Davanın borçlu lehine sonuçlanması halinde, verilen ihtiyati tedbir kararları ortadan kalkar. İcra veznesindeki para borçluya verilir. Bunun için ilamın kesinleşmesi gerekmez. Ancak ihtiyati tedbir dolayısıyla yatırdığı teminatı borçlu, ilamın kesinleşmesi halinde alabilir. Davanın borçlu lehine sonuçlanmasının bir diğer sonucu ise alacaklının tazminatla karşılaşabilmesidir. Borçluyu menfi tespit davası açmaya zorlayan takibin haksız ve kötü niyetli olduğu anlaşılırsa, talebi üzerine, borçlunun dava sebebi ile uğradığı zararın da alacaklıdan tahsiline karar verilir. Takdir edilecek zarar, haksızlığı anlaşılan takip konusu alacağın yüzde yirmisinden aşağı olamaz. Maddeden de anlaşılacağı üzere icra takibinden önce açılan menfi tespit davalarında borçlu lehine böyle bir tazminata hükmolunamaz. Takipten sonra açılan davalardaysa tazminata hükmedilebilmesi için borçlunun bunu talep etmiş olması ve icra takibinin haksız ve kötü niyetle yapıldığının ispatlanması gerekir. davacı davayı açarken tazminat da talep etmelidir. Kanunda zararı karşılamak üzere yüzde yirmi oranında maktu bir tazminat kabul edilmiştir. Bunun için zararın ispatına gerek yoktur ancak yüzde yirmiyi aşan zarara hükmedebilmek için davacının aşan zararını ispat etmesi zorunludur.
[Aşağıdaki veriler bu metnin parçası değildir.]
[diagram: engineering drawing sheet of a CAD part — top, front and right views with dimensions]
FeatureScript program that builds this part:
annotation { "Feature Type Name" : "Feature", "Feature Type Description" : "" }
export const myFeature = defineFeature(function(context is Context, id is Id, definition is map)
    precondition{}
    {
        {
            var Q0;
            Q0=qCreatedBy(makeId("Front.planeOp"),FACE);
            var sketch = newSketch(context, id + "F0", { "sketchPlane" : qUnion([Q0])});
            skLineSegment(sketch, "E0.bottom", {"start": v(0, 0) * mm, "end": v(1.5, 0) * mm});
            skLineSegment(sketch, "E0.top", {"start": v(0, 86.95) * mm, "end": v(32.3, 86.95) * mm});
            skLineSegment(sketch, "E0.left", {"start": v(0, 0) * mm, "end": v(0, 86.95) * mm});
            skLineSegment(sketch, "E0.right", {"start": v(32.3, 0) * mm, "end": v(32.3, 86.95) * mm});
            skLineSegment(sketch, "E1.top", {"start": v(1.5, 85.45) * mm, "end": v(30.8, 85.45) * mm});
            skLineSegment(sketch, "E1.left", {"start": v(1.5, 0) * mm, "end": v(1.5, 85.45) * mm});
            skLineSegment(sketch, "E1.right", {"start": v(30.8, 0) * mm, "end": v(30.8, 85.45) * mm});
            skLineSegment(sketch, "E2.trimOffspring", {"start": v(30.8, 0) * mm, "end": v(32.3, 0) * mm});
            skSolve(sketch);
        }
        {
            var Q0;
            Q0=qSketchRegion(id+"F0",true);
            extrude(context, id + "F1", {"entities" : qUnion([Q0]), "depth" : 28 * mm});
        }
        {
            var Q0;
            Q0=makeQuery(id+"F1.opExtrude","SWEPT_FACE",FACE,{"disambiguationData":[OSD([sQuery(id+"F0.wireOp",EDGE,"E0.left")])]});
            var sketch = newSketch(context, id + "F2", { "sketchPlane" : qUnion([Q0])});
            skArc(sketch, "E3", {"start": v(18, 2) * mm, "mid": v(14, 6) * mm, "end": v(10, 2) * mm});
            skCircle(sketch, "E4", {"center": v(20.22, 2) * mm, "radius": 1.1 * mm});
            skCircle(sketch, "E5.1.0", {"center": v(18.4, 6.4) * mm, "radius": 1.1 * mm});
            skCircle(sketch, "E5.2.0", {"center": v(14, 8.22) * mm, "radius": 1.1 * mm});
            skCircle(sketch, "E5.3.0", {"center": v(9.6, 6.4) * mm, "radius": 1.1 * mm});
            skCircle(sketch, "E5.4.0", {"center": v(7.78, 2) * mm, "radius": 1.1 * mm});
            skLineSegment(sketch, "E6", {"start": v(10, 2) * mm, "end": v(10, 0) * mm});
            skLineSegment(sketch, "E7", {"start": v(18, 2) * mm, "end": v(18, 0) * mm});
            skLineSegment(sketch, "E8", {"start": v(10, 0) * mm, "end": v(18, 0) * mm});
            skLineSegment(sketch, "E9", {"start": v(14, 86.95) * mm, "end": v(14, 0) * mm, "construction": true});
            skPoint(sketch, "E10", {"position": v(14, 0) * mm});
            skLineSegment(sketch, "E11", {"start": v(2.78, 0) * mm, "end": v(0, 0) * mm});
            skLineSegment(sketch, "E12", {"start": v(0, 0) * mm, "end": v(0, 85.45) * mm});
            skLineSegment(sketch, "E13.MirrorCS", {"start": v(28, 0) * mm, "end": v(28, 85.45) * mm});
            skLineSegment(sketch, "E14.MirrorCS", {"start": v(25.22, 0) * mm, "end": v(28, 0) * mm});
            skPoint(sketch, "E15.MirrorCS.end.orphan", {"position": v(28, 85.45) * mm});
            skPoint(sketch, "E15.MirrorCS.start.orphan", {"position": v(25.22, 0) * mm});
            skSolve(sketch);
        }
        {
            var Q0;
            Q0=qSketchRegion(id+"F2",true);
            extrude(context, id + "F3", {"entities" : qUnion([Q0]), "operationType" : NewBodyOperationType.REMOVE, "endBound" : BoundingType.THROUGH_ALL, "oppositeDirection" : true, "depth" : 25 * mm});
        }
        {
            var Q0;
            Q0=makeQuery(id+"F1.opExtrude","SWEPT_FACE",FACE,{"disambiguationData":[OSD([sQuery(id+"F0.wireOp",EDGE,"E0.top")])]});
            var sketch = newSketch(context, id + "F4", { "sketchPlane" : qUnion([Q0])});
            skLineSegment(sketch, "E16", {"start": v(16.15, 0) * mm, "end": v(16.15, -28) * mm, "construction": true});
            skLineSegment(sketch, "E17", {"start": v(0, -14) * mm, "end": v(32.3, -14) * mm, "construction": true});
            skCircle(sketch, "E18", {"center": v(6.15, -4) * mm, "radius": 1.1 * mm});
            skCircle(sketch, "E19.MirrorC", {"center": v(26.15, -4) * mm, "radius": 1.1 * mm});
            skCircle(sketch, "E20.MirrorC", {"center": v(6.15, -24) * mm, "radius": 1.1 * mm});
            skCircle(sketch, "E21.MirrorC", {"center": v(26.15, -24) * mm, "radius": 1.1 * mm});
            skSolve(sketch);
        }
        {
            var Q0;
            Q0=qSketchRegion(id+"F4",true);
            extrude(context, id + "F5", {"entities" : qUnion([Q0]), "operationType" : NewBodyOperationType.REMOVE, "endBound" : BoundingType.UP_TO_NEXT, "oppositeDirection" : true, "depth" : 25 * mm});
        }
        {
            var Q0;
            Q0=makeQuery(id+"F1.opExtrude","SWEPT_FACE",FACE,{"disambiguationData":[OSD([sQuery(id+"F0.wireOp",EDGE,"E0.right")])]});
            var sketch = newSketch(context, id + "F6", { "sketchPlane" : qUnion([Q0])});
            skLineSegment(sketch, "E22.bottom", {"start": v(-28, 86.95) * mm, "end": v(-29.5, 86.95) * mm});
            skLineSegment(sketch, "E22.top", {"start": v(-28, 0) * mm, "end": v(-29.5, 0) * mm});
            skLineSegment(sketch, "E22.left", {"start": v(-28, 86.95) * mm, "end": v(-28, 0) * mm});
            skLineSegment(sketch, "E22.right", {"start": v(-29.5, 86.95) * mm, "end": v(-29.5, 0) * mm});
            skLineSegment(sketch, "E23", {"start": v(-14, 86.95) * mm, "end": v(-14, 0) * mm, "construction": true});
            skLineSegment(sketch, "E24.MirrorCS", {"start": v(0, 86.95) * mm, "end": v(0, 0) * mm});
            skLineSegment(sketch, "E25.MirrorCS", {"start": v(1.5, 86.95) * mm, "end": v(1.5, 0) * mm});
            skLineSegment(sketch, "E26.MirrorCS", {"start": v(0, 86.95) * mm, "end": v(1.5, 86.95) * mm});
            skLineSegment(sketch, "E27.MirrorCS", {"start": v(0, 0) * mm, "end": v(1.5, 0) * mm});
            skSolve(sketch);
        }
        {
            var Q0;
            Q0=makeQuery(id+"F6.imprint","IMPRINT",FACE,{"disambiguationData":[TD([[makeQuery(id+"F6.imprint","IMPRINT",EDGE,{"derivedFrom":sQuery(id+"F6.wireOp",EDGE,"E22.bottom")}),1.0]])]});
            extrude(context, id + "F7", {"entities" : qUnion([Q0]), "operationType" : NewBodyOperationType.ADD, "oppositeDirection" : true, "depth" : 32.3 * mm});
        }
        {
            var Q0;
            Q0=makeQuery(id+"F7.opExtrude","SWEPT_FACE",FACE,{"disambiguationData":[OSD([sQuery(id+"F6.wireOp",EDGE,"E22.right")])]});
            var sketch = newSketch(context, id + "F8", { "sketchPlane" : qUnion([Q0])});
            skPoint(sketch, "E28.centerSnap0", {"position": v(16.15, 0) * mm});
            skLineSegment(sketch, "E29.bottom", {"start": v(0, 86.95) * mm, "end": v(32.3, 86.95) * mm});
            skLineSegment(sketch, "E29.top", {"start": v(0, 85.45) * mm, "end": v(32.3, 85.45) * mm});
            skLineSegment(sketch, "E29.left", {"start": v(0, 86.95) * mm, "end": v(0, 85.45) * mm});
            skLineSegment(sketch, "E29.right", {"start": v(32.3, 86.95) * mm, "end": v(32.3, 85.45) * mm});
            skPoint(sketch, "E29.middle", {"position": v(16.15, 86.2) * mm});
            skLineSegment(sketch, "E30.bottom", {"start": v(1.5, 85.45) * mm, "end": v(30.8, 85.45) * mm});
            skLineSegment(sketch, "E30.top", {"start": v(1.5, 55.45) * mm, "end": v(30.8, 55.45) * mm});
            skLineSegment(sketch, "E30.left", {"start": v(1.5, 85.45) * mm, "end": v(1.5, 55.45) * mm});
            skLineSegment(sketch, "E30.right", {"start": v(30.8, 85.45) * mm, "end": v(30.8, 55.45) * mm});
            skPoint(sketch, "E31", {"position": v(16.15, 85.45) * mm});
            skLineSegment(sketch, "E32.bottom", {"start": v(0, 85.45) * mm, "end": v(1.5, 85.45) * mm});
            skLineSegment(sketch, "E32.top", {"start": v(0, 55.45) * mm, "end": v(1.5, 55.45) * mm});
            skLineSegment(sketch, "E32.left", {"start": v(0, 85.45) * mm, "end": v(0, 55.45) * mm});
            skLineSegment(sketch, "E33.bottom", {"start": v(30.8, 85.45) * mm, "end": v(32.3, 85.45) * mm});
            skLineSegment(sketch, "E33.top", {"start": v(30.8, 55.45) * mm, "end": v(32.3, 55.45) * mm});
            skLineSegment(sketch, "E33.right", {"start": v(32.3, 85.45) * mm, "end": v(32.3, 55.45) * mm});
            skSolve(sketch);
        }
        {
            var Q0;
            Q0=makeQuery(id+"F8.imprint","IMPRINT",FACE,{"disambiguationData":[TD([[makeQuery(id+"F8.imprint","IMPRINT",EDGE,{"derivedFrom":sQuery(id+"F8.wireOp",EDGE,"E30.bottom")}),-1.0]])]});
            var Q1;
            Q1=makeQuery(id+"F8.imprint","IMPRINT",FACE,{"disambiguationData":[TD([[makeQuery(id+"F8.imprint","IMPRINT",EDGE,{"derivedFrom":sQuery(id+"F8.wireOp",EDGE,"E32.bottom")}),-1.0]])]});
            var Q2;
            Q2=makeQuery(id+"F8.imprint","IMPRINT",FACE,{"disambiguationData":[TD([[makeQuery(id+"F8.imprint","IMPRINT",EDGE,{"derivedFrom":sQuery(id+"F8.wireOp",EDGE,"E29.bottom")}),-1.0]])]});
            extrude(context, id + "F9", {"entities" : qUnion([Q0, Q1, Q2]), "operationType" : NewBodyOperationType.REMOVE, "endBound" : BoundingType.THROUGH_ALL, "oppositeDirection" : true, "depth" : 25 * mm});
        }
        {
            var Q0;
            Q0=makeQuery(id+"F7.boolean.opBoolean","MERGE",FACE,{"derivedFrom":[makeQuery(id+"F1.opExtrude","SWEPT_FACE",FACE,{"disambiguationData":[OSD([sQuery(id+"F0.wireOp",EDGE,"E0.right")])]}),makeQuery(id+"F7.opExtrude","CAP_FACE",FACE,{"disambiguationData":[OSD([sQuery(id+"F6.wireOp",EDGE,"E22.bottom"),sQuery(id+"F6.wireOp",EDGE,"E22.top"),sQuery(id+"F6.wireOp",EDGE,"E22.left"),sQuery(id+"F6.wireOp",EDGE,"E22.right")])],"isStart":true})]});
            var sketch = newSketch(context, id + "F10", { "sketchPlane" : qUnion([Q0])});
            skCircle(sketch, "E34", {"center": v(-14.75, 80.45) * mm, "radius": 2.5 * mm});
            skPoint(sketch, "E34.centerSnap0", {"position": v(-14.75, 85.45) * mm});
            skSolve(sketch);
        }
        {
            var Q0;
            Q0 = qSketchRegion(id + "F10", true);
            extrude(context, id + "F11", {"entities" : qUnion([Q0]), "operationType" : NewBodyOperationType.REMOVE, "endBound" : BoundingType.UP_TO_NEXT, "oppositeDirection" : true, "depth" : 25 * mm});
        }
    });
Menfi Tespit Davasının Alacaklı Lehine Sonuçlanması

Dava alacaklı lehine sonuçlanır yani reddedilirse, takibe konu alacağın dayandığı hukuki ilişkinin mevcut ve geçerli olduğu kesin hükümle belirlenmiş olur.  Dava takipten önce açıldıysa, alacaklı elde ettiği ilamla ilamlı icra yoluna başvurma imkânı kazanır.

Davanın alacaklı lehine sonuçlanması ihtiyati tedbir kararını kaldırır. Yargıtay’a göre bunun için ilamın kesinleşmesine gerek yoktur. Buna dair hükmün kesinleşmesi halinde alacaklı ihtiyati tedbir dolayısıyla alacağını geç almış bulunmaktan doğan zararlarını gösterilen teminattan alır. Alacaklının uğradığı zarar aynı davada takdir olunarak karara bağlanır. Borçlunun mahkûm edileceği tazminat takip konusu alacağın yüzde yirmisinden aşağı tayin edilemez. Doktrindeki hâkim görüşe göre bu tazminata hükmedebilmek için alacaklının talebi olmak zorunda değildir, mahkeme kendiliğinden de tazminata hükmedebilir. Zarar yüzde yirmiden fazlaysa, alacaklı bunu talep ve ispat etmek zorundadır.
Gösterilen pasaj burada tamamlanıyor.